Given the situation on the ground, it would be safe to say that the Taliban would not accept any US military presence in Afghanistan post-2014, or whatever time it takes for any negotiations to reach fruition.
But perhaps we are jumping ahead of the curve.
Let’s go back to what is on the table: potential negotiations. The US is demanding that in the run-up (perhaps beyond) to negotiations, while it retains the right to use force, it will not allow that luxury to the Taliban. Put another way, while the US will jaw-jaw and war-war, the Taliban must only jaw-jaw by renouncing violence. Why would they?
The history of such conflicts shows that it takes roughly a decade for warring sides to start negotiating. But in the absence of a formal declaration of ceasefire, both or all sides will talk and fight simultaneously. In fact, this is what I would define as the period between potential and preliminary negotiations and the time when adversaries reach the point where they have a positive incentive to advance the process.
Conflicts end because there is either a negative or a positive incentive for fighting sides to end it. The first relates to fatigue or an understanding that further fighting will not add value to anything, the second to the fact that peace proffers better chances to advance respective interests than continuing conflict. On the ground the two types of incentives generally come in a sequence.
Since the US is the superior force in Afghanistan, the onus for making negotiations meaningful is on Washington, not the Taliban. It is important that a ceasefire be declared, but Washington is still divided on which option to exercise. The White House and the State Department lean more towards talking; the Pentagon and the CIA towards fighting.
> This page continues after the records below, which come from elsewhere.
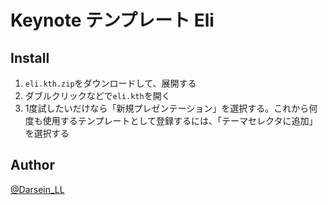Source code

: Keynote テンプレート Eli
=============

## Install

1. `eli.kth.zip`をダウンロードして、展開する
1. ダブルクリックなどで`eli.kth`を開く
1. 1度試したいだけなら「新規プレゼンテーション」を選択する。これから何度も使用するテンプレートとして登録するには、「テーマセレクタに追加」を選択する

## Author

[@Darsein_LL](https://twitter.com/darsein_ll)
The compromise: talking and fighting, the Petraeus formula in Iraq. Secretary Clinton mentioned it, though she added the qualifier that Afghanistan is not Iraq.
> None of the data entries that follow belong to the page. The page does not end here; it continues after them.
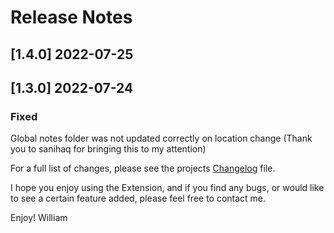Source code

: # Release Notes

<!-- ## [v-inc] ${YEAR4}-${MONTHNUMBER}-${DATE} -->

## [1.4.0] 2022-07-25

## [1.3.0] 2022-07-24
### Fixed
Global notes folder was not updated correctly on location change
(Thank you to sanihaq for bringing this to my attention)


For a full list of changes, please see the projects [Changelog](CHANGELOG.md) file.

I hope you enjoy using the Extension, and if you find any bugs, or would like to see a certain feature added, please feel free to contact me.

Enjoy! William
She also let slip the fact that she is one of the voices in the system, not the sole voice. When she goes before the US Congress, she will be making a sales pitch, not issuing an executive order. This then means that the US wants Pakistan to (a) facilitate the talks with the Taliban, including the Haqqani network and (b) ensure that the Taliban, especially the Haqqanis, do not mount the kind of audacious attacks they have on Isaf troops in the past three months. The not-so-hidden threat here is that if the Taliban-Haqqani Network do not desist from operations against US-Nato troops, Pakistan must ‘act’ to prevent that and if it can’t, Islamabad will be held accountable, if not overtly responsible.
The trouble with this formulation is that the Taliban, presently, have no incentive to negotiate and sans any incentive to negotiate they have no reason to lay down arms. The ‘act’ part has been nuanced, as Clinton’s statements show, but even when it is no more about a crude, ‘you-go-into-North Waziristan’ refrain, the bottom line stays the same: they should not hurt us and if they do, you are not doing your part.
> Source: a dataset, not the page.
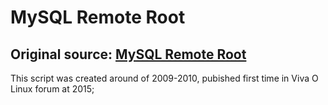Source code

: # MySQL Remote Root

## Original source: [MySQL Remote Root](https://www.vivaolinux.com.br/script/MySQL-remote-root/)

This script was created around of 2009-2010, pubished first time in Viva O Linux forum at 2015;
Clearly, the US wants to keep information on the strategic hidden while wanting to get the benefits of the operational. That is unlikely to happen. Pakistan does not have the means to ensure that, and relations could become rocky again if there are spectacular attacks on US military and other assets in Afghanistan.
What is ironic is that the US wants to tag relations with Pakistan as strategic but insists on the operational. Despite rhetoric to the contrary, the nature of US-Pakistan relations remain transactional. What good is the 95 per cent if it’s building up to that very five per cent that the two sides haven’t agreed on for so many years? There is also no indication that the US appreciates Pakistan’s interests and concerns as this game cycle moves to the next. The five to 10 per cent differential thus is the serpent in Eden. What’s interesting is that we haven’t even talked about other variables so far!
Published in The Express Tribune, October 26th, 2011.